Penerapan Tiket Online di Pelabuhan Ketapang Banyuwangi Dikeluhkan Pengguna Jasa

  • Bagikan
Foto: Detikcom

BANYUWANGI – Adanya uji coba penerapan pemesanan tiket masuk kapal secara online di Pelabuhan ASDP Ketapang, Banyuwangi, membuat antrean kendaraan mengular ke luar pelabuhan hingga ke jalan raya. Lalu lintas kendaraan dari arah Banyuwangi maupun Situbondo di depan pelabuhan pun sempat tersendat.

Dilansir dari Detikcom, itu lantaran banyaknya kendaraan yang tertahan di depan loket pelabuhan. Banyaknya antrean membuat satu kendaraan pun harus menunggu hingga 2 jam lamanya agar bisa masuk ke dalam pelabuhan untuk menuju kapal.

Diketahui, penerapan uji coba sistem pemesanan tiket kapal secara online di Pelabuhan Ketapang dilakukan per 1 Maret 2020 lalu. Namun hingga kini pengguna jasa penyeberangan di Selat Bali masih saja belum mengetahui pembelian tiket jasa penyeberangan tersebut sudah melalui online.

“Kami belum tahu. Tahunnya saat sudah mau masuk ke Pelabuhan,” ujar Rory, salah satu pengguna jasa penyeberangan, Rabu (8/4/2020).

Dia mengaku terpaksa harus melakukan instal aplikasi pembayaran melalui android terlebih dahulu agar bisa melakukan pemesanan tiket secara online.

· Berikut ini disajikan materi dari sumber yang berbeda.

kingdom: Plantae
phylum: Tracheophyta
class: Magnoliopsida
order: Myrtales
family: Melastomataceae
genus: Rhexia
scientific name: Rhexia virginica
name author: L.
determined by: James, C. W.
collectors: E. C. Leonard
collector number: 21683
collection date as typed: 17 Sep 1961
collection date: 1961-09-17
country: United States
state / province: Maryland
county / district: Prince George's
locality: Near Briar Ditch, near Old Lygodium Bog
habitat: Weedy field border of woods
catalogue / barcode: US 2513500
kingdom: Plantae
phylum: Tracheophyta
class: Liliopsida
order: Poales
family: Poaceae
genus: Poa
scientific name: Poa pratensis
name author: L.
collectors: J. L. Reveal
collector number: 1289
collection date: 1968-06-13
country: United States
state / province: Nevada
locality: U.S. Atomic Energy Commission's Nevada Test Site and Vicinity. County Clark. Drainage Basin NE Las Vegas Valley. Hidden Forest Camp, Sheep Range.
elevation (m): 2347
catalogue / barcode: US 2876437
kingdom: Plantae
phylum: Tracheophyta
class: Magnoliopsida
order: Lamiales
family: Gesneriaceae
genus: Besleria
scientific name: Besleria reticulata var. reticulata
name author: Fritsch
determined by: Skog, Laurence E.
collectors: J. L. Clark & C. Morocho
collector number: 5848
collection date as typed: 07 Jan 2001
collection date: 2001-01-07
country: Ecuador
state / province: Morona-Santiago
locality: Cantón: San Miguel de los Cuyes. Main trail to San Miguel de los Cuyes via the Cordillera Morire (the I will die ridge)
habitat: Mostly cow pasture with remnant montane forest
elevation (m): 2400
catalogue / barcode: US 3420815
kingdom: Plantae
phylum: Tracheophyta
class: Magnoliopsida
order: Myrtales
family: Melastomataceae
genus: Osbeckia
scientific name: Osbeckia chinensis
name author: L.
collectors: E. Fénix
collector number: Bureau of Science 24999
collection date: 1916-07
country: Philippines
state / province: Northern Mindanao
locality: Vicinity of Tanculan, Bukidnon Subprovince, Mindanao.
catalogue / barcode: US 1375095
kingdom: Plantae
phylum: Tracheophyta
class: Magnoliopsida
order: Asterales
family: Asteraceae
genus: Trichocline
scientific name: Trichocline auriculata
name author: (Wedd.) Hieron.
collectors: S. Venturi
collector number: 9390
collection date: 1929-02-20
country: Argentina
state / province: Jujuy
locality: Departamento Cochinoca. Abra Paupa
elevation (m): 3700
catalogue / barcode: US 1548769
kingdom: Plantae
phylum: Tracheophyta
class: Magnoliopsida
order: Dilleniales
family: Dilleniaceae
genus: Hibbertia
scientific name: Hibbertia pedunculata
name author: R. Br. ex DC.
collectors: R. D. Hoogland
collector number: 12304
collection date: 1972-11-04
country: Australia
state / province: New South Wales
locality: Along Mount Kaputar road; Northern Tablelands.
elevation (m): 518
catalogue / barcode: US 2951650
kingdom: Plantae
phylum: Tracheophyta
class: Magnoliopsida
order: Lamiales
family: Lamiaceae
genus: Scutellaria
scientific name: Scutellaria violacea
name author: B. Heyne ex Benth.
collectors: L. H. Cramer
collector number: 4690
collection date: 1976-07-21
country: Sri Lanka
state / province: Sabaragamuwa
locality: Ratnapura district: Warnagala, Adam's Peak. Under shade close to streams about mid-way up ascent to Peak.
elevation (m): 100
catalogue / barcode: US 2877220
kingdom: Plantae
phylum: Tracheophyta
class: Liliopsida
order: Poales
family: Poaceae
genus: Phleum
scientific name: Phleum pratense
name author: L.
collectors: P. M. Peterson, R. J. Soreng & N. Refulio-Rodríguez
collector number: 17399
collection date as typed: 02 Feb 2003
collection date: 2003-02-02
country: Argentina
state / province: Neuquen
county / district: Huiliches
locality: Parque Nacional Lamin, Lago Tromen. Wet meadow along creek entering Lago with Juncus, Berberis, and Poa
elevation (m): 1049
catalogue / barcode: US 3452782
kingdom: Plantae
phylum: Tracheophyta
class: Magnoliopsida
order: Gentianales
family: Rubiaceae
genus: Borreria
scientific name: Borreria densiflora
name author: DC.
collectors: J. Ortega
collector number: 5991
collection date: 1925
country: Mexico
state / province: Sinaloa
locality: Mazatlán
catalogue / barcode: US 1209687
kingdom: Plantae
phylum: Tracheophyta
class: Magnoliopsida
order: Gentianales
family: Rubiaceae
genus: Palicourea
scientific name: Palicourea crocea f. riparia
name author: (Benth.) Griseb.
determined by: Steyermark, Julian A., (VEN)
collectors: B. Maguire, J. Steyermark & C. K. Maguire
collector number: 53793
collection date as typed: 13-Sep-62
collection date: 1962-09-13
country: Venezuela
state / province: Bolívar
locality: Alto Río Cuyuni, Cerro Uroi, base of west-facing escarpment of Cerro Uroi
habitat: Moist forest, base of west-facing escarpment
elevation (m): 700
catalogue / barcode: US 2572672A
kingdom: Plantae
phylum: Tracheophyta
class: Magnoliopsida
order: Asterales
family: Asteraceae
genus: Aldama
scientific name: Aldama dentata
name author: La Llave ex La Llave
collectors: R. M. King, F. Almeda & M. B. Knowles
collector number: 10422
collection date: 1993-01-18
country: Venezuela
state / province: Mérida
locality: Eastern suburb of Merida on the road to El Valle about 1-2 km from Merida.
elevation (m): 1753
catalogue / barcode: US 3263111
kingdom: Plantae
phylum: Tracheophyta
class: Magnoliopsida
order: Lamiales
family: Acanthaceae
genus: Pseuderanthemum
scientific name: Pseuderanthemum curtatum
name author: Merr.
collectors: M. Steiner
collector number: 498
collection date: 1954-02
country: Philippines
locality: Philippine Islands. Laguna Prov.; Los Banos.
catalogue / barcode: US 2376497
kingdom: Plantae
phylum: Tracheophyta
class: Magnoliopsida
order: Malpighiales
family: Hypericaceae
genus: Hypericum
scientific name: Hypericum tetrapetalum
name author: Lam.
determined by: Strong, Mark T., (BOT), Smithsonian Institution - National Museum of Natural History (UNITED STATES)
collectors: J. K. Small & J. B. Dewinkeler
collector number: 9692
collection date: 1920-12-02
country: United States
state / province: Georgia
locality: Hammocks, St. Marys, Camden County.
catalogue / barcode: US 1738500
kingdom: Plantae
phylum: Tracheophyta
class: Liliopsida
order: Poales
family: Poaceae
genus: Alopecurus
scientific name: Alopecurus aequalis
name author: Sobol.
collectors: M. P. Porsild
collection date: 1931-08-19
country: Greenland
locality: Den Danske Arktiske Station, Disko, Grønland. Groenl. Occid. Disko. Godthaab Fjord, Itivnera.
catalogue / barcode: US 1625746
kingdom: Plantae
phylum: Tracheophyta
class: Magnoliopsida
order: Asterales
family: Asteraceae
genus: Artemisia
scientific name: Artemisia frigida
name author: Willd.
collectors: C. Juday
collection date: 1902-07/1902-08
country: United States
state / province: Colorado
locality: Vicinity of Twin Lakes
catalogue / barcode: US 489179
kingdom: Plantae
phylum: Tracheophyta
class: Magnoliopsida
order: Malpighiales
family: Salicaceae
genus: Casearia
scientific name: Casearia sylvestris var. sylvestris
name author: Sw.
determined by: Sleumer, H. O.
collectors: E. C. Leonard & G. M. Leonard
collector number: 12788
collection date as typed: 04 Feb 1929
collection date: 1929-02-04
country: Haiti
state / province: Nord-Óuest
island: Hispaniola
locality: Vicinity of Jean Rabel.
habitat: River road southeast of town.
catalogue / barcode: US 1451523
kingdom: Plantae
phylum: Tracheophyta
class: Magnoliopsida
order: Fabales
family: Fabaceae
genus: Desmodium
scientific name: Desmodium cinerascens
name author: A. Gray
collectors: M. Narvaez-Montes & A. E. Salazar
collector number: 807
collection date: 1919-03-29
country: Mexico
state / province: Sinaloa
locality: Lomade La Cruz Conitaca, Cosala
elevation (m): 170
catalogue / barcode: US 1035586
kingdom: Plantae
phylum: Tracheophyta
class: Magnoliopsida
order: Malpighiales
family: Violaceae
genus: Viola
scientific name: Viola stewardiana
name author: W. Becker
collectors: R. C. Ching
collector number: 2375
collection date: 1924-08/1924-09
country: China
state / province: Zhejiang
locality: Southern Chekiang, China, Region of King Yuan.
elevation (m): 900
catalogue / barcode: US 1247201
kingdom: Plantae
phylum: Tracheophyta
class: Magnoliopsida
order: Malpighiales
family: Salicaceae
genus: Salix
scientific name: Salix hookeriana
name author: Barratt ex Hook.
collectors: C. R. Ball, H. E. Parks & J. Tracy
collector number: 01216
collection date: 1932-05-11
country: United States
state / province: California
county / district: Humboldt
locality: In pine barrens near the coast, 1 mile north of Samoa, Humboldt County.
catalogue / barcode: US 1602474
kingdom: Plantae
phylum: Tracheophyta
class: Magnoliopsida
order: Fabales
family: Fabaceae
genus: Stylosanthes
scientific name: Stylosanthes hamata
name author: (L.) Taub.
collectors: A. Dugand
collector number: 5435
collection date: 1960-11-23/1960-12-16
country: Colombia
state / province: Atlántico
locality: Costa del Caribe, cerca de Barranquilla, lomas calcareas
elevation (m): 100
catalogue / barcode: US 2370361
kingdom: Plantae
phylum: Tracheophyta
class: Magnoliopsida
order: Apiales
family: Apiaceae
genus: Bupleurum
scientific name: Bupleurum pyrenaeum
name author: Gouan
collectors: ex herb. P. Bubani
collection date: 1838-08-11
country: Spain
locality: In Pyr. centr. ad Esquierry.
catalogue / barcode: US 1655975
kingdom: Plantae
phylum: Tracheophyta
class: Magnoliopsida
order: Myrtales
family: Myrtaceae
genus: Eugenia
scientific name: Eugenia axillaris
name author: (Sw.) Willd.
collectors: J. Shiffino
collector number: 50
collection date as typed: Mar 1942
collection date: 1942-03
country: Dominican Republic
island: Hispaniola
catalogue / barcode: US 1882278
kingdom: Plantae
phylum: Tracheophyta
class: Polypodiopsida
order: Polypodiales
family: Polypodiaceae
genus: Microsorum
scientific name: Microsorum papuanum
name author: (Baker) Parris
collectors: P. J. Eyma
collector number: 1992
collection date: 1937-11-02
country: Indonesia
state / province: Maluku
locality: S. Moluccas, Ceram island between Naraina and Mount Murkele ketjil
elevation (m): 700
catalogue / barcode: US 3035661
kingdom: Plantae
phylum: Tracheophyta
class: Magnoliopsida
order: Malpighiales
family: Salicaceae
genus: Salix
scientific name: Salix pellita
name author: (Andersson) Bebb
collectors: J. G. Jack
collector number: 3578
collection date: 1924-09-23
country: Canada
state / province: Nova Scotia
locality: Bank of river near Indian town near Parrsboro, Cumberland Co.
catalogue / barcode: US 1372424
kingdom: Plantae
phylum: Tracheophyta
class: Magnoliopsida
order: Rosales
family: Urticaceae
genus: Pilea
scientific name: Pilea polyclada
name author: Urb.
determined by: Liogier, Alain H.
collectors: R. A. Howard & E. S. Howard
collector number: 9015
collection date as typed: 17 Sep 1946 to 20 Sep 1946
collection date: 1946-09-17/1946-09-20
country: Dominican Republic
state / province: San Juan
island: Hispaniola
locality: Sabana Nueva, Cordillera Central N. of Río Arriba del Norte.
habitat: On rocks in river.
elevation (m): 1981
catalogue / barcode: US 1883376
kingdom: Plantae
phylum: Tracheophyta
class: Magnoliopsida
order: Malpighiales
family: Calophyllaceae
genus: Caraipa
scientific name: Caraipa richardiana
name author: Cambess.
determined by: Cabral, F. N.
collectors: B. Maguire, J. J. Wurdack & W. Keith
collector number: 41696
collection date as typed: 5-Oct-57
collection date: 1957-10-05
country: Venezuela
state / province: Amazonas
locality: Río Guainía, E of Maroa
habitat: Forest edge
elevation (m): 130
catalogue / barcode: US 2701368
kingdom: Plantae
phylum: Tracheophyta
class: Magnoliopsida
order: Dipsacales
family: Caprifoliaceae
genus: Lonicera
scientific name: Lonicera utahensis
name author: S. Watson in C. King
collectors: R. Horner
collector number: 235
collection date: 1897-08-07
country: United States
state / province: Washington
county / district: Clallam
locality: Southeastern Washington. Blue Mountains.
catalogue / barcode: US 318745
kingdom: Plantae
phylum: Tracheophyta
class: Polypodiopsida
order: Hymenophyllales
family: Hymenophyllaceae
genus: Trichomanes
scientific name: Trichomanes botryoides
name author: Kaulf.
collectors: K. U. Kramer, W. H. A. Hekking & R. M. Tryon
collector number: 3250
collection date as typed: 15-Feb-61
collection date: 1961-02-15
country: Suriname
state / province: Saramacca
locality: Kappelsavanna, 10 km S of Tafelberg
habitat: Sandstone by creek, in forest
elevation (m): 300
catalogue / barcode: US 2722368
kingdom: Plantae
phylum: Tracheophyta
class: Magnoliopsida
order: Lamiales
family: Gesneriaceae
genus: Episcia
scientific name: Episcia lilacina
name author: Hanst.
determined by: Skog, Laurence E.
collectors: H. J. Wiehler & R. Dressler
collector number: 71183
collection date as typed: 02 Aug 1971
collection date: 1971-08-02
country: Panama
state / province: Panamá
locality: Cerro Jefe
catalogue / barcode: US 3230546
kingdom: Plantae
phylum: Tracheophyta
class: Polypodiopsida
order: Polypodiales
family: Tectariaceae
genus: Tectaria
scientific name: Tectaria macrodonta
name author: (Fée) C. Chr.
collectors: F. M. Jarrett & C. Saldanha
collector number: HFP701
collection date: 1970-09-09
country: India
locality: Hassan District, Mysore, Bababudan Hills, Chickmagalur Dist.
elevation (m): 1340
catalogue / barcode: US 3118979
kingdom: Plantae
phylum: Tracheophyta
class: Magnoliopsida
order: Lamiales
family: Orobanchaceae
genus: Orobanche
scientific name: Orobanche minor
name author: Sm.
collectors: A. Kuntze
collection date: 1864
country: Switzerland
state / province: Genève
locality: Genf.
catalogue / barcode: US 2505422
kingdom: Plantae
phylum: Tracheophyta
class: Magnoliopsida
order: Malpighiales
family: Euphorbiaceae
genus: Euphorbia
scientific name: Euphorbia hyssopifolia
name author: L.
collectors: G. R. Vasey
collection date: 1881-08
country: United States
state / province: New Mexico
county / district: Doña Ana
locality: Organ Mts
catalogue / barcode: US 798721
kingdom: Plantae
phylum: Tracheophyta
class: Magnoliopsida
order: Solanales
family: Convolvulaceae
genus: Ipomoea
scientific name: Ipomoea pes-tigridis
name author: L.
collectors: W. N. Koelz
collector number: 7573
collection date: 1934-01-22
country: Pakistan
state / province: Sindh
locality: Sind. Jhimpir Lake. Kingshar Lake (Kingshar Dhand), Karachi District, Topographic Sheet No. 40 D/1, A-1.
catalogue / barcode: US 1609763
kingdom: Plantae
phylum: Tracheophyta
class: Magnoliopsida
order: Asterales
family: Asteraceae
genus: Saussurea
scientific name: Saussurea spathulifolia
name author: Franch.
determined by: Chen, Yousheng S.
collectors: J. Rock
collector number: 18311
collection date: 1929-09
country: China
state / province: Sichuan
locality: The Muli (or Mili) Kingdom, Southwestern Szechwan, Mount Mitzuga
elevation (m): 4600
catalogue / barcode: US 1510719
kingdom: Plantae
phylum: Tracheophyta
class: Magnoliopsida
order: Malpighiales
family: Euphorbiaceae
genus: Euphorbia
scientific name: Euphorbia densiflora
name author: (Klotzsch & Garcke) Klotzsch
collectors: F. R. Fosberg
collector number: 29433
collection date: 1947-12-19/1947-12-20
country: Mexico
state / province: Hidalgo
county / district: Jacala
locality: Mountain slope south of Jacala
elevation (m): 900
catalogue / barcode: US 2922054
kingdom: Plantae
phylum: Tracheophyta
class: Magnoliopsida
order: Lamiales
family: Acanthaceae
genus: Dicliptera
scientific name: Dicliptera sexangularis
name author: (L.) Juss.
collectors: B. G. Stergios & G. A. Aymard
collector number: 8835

Dan tak sedikit dari sopir-sopir truk ini yang memilih turun dari kendaraannya untuk meminta bantuan kepada petugas loket agar aplikasi pembayaran bisa terinstal.

“Setelah terinstal, kami harus mengisi data diri sesuai kartu identitas untuk manifes. Kami masih bingung. Karena ndak paham semua akhirnya antrean panjang. Dua jam saya antre,” jelasnya.

Sementara itu, hal yang sama diungkapkan oleh Subhan, salah satu sopir angkutan logistik makanan ke Bali.

Dirinya mengeluhkan adanya pembayaran tiket secara online ini memaksa mereka harus menggunakan handphone dengan jenis handphone Android.

Padahal tidak semua sopir truk pengangkut sembako menggunakan handphone android yang bisa diinstal aplikasi pemesanan tiket secara online.

“HP saya jadul. Makanya saya bingung juga. Terpaksa minta sama bos besok agar bisa nyebrang ke Bali karena tiket online ini,” ujarnya.

Uji coba penerapan sistem pembayaran secara online ini sudah dilakukan oleh PT ASDP Indonesia Ferry Cabang Ketapang, sejak tanggal 1 Maret 2020 lalu.

Uji coba ini akan berlangsung satu bulan lamanya sekaligus sebagai sosialisasi kepada pengguna jasa pelayaran di Selat Bali.

Nantinya, per tanggal 1 Mei 2020 mendatang pihak pelabuhan ASDP Ketapang sudah tidak lagi melayani menjualan tiket secara langsung, lantaran penerapan pemesanan tiket akan sepenuhnya dilakukan secara online melalui aplikasi Android.